Having obtained a divorce under British law because his first wife is British – convenient for him, given that his Maltese compatriots were denied that right until 2011 – Dr Portelli then proceeded to apply for and obtain, heaven only knows on what grounds, given that he had been married for years and had two children, a declaration of nullity of marriage from the Roman Catholic Church, so that he and his girlfriend (who I hasten to add is a very nice woman and completely different to her husband) could be married by a priest rather than by the civil rite.
Why do I mention this? It’s because I am sickened by Dr Portelli’s Facebook post, a few days ago, about same-sex marriage, something along the lines of “gay can divorce his wife and marry another man”, suggesting that this is somehow worse than a straight man divorcing his wife to marry another woman.

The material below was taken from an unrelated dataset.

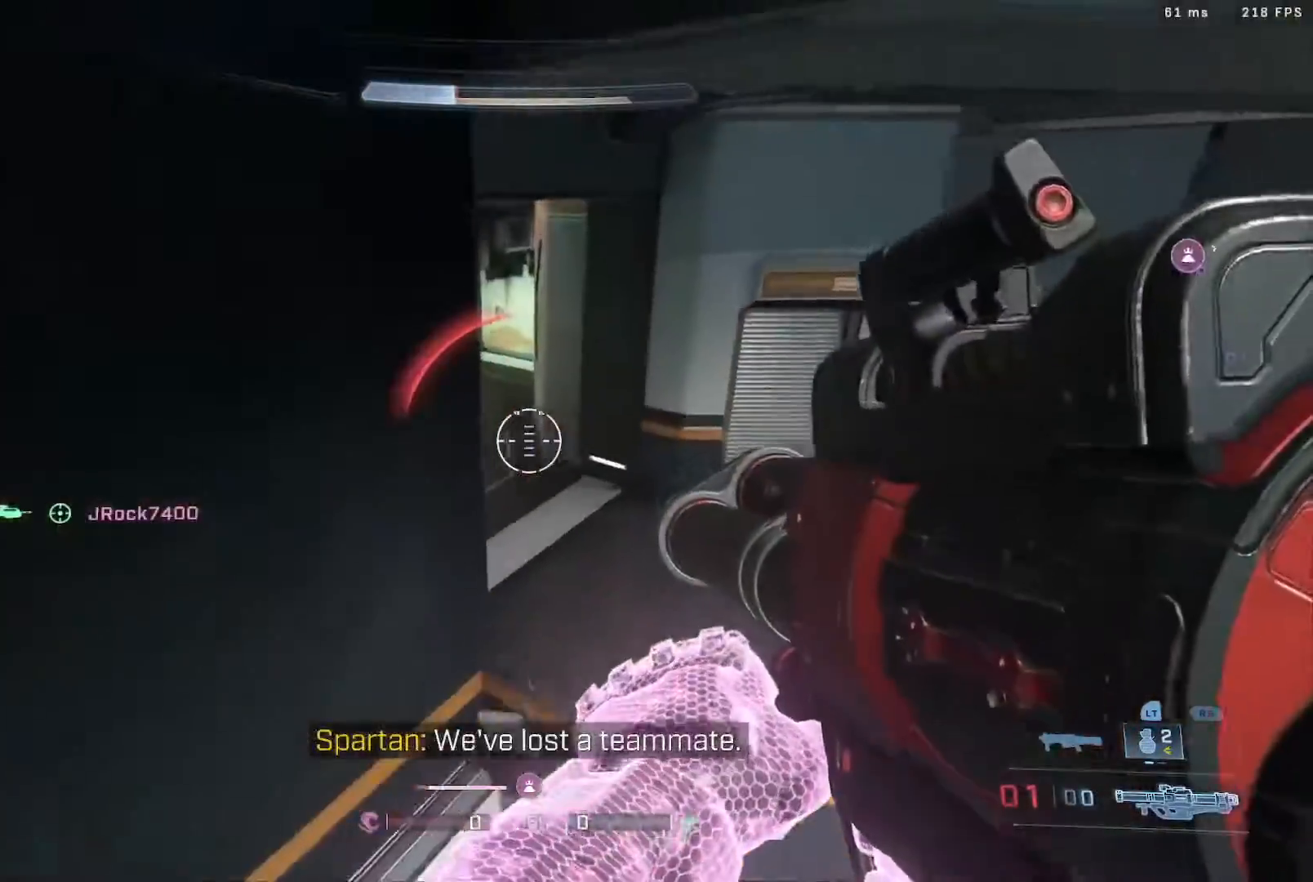
{"buttons": ["R2"], "left_stick": "up-right", "right_stick": "center", "events": [[83, "left_stick", "right"], [233, "right_stick", "down-left"], [433, "R2", "down"], [500, "left_stick", "up-right"], [500, "right_stick", "center"]]}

I have to ask how Dr Portelli thinks this is somehow worse than a straight man divorcing the mother of his two children and marrying somebody young enough to be his daughter, then having a child who should technically be his grandchild in terms of age.
This is not a moral judgement, but a reminder to Dr Portelli that one’s choices are not good or bad depending on whether one is gay or straight.
Dr Portelli, in another of his homophobic tirades, has said – a variation on this same theme – that people should formally declare their sexual orientation when they marry. To whom, the state? The person they are marrying? Would declaring his sexual orientation to his fiancée or the state have made any difference in saving his first marriage? Obviously not. Has his second marriage survived into the present because he formally declared to the very patient Mrs Portelli II that he is straight and not gay? Obviously not, either.